• _EXTRAIT DU TEXTE_:
..............................

Manque de justesse aussi
Il y eut d'autres opportunités en seconde période. Notamment un centre de Capoue pour…personne (55è) mais plus le temps passait et plus la situation se compliquait pour les Canaris, dont la fraîcheur s'émoussait, celle de Capoue et de Bamogo (encore trop individualiste) pour commencer. Pour prendre en défaut la forteresse lilloise, il aurait fallu plus de justesse dans la dernière passe, plus d'imagination, plus de punch surtout. Parvenus à 20-25 mètres de Silva, les offensives nantaises avaient tendance à se transformer en coups de fleurets mouchetés et les nombreux coups francs obtenus, car Lille ne donnait pas dans la fioriture, étaient trop systématiquement balancés dans le paquet. La rentrée de Dimitrijevic aux dépens de Faé ne fut guère bénéfique.

..............................

• _INFORMATIONS EXTRAITES_:
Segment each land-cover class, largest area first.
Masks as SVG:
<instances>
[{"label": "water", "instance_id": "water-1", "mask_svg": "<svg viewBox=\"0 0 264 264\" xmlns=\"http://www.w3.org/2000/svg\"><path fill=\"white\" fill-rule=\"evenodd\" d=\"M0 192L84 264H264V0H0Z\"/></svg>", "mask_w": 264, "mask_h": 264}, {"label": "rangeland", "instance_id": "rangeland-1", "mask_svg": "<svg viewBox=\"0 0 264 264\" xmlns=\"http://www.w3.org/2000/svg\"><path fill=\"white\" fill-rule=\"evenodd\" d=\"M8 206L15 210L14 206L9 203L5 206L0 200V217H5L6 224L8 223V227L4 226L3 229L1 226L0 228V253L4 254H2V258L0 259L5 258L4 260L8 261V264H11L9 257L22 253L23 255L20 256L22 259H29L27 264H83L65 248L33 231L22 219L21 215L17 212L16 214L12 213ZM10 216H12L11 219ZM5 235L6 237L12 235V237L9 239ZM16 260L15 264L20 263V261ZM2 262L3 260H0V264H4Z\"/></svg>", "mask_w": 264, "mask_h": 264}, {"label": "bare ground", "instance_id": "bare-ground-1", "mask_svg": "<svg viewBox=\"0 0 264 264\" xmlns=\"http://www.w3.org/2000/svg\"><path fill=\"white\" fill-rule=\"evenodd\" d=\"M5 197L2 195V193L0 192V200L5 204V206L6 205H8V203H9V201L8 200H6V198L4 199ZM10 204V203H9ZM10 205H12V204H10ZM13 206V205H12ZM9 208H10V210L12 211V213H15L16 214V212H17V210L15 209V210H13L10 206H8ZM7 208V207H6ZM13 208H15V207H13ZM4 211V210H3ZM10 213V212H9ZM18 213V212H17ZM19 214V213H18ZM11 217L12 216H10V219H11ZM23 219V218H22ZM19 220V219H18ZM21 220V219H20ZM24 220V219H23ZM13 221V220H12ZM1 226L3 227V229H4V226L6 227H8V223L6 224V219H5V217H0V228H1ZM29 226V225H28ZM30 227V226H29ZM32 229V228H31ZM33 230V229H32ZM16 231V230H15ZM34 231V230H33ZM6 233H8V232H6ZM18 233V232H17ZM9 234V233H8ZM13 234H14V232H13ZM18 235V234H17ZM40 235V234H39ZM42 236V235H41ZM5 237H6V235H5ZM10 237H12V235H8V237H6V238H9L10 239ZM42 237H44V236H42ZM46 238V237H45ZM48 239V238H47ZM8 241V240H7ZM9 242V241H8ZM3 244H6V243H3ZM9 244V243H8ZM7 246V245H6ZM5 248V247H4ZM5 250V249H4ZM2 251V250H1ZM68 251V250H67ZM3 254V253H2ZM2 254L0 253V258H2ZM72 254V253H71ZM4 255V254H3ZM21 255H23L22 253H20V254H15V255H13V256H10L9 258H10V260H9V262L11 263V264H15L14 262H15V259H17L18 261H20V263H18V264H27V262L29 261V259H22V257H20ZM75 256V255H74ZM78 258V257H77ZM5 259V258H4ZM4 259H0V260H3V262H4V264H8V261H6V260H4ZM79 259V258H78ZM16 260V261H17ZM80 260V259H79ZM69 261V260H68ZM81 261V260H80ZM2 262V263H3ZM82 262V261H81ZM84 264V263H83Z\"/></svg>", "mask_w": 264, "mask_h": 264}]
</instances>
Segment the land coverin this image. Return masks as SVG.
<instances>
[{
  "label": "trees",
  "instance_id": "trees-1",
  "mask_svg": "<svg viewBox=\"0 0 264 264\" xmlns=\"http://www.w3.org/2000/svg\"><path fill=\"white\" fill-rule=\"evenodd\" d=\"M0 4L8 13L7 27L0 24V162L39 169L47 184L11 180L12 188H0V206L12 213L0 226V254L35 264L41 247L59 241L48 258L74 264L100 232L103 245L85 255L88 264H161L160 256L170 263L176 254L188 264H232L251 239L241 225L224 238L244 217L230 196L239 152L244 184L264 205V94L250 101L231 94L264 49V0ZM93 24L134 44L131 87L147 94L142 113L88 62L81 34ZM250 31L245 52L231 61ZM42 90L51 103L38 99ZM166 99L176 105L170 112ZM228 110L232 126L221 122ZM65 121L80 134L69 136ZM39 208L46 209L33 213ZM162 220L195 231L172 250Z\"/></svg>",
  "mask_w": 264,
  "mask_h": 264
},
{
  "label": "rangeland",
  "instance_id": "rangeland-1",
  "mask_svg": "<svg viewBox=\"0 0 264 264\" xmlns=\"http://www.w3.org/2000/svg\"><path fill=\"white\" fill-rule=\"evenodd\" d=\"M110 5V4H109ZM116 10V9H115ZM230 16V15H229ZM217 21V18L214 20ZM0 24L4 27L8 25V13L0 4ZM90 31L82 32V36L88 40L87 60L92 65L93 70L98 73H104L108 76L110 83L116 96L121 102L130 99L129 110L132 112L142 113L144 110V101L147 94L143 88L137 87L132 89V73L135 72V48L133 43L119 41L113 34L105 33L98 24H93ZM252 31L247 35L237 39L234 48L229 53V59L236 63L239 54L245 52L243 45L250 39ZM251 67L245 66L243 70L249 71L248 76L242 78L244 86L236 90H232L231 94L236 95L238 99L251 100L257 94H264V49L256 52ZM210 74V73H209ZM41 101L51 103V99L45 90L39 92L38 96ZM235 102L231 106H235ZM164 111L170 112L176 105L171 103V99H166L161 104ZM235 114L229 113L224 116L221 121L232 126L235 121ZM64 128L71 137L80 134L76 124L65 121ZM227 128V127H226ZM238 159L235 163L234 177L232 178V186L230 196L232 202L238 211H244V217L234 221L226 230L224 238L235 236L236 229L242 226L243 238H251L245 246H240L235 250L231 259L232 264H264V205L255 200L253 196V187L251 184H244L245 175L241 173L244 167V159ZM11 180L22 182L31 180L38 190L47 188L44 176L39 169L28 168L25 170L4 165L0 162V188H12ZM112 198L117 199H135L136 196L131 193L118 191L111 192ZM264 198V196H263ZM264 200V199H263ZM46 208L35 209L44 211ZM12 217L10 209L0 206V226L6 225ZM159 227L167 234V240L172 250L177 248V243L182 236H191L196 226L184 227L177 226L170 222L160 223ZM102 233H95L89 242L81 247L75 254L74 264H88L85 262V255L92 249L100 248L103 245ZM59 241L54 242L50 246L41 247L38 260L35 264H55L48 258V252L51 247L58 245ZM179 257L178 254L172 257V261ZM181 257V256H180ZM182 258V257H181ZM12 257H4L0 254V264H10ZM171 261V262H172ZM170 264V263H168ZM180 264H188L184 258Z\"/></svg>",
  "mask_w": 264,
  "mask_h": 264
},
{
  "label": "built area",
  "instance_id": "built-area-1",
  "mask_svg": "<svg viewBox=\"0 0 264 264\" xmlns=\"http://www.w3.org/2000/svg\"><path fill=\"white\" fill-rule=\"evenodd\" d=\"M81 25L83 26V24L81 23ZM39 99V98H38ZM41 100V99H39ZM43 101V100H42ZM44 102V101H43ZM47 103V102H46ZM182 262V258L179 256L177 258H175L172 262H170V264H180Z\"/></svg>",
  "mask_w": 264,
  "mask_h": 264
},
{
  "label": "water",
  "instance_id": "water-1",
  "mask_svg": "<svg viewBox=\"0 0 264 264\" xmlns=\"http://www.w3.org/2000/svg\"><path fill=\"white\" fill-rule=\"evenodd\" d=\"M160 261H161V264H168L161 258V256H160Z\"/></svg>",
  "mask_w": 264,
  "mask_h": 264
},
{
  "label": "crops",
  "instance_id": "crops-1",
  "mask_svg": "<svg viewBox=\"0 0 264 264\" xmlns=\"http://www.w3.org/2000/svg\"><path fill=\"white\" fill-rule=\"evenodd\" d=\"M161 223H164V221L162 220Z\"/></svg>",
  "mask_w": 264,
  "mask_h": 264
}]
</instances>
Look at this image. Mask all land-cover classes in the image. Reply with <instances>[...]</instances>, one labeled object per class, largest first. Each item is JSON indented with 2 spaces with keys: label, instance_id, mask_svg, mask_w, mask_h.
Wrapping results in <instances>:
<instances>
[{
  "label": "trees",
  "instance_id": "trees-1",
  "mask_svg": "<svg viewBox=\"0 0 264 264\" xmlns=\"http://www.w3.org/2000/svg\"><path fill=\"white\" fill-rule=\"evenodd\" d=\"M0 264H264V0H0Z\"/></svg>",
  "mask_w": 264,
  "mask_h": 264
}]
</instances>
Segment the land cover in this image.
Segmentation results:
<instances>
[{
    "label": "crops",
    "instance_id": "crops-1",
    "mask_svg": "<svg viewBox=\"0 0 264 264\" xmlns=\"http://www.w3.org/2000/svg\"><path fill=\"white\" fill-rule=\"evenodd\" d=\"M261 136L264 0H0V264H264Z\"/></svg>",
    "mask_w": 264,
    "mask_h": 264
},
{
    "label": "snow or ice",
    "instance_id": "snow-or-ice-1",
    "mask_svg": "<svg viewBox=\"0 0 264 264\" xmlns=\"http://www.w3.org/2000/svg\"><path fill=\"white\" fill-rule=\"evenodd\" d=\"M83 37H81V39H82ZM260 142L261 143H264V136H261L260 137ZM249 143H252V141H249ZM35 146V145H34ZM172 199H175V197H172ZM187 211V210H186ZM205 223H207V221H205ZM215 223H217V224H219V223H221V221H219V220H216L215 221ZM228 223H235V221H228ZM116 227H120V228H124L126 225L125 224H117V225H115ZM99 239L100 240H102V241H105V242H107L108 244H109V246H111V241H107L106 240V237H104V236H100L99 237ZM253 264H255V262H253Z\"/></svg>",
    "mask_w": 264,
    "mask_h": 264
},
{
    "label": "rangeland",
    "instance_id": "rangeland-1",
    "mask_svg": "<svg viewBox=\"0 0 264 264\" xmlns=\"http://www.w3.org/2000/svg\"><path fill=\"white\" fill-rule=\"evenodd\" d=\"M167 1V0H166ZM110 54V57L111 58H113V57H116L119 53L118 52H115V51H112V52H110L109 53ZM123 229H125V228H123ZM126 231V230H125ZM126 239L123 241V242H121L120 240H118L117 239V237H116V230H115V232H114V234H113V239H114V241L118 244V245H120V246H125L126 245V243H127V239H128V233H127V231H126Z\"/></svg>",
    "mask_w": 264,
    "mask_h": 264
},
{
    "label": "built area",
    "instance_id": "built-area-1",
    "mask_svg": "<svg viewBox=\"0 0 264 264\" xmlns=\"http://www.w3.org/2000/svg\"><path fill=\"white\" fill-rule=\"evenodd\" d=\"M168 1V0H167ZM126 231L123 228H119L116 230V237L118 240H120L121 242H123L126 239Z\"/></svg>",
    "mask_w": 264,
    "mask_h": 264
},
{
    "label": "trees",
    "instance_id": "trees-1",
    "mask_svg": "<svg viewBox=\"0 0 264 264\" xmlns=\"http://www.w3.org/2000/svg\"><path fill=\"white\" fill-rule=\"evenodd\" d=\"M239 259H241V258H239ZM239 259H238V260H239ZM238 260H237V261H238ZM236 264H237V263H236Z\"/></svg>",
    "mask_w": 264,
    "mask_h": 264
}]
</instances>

..............................

• _TRAVAIL À RÉALISER_:
• A. D'après l'extrait du texte, quel joueur est entré en jeu aux dépens de Faé ?
• B. Recopiez fidèlement le passage de l'extrait du texte situé entre « Manque de justesse » et « fut guère bénéfique. », ces deux segments compris.

• _EN RÉPONSE_:
• A. Dimitrijevic.

• B.
Manque de justesse aussi
Il y eut d'autres opportunités en seconde période. Notamment un centre de Capoue pour…personne (55è) mais plus le temps passait et plus la situation se compliquait pour les Canaris, dont la fraîcheur s'émoussait, celle de Capoue et de Bamogo (encore trop individualiste) pour commencer. Pour prendre en défaut la forteresse lilloise, il aurait fallu plus de justesse dans la dernière passe, plus d'imagination, plus de punch surtout. Parvenus à 20-25 mètres de Silva, les offensives nantaises avaient tendance à se transformer en coups de fleurets mouchetés et les nombreux coups francs obtenus, car Lille ne donnait pas dans la fioriture, étaient trop systématiquement balancés dans le paquet. La rentrée de Dimitrijevic aux dépens de Faé ne fut guère bénéfique.